- _To do_
Write out all of the data below line for line, without changing a word, and leave the pictures out.

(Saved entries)
.....

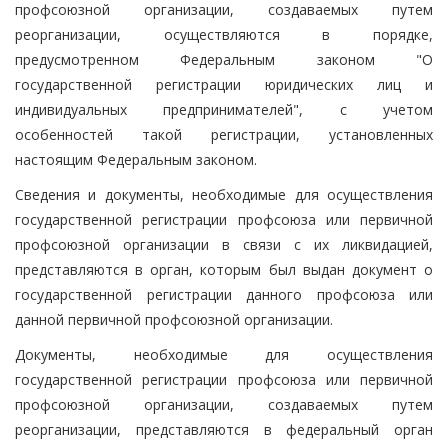
профсоюзной организации, создаваемых путем
реорганизации, осуществляются в порядке,
предусмотренном Федеральным законом "О
государственной регистрации юридических лиц и
индивидуальных предпринимателей", с учетом
особенностей такой регистрации, установленных
настоящим Федеральным законом.
Сведения и документы, необходимые для осуществления
государственной регистрации профсоюза или первичной
профсоюзной организации в связи с их ликвидацией,
представляются в орган, которым был выдан документ о
государственной регистрации данного профсоюза или
данной первичной профсоюзной организации.
Документы, необходимые для осуществления
государственной регистрации профсоюза или первичной
профсоюзной организации, создаваемых путем
реорганизации, представляются в федеральный орган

.....

- _Answer to the problem_
профсоюзной организации, создаваемых путем
реорганизации, осуществляются в порядке,
предусмотренном Федеральным законом "О
государственной регистрации юридических лиц и
индивидуальных предпринимателей", с учетом
особенностей такой регистрации, установленных
настоящим Федеральным законом.
Сведения и документы, необходимые для осуществления
государственной регистрации профсоюза или первичной
профсоюзной организации в связи с их ликвидацией,
представляются в орган, которым был выдан документ о
государственной регистрации данного профсоюза или
данной первичной профсоюзной организации.
Документы, необходимые для осуществления
государственной регистрации профсоюза или первичной
профсоюзной организации, создаваемых путем
реорганизации, представляются в федеральный орган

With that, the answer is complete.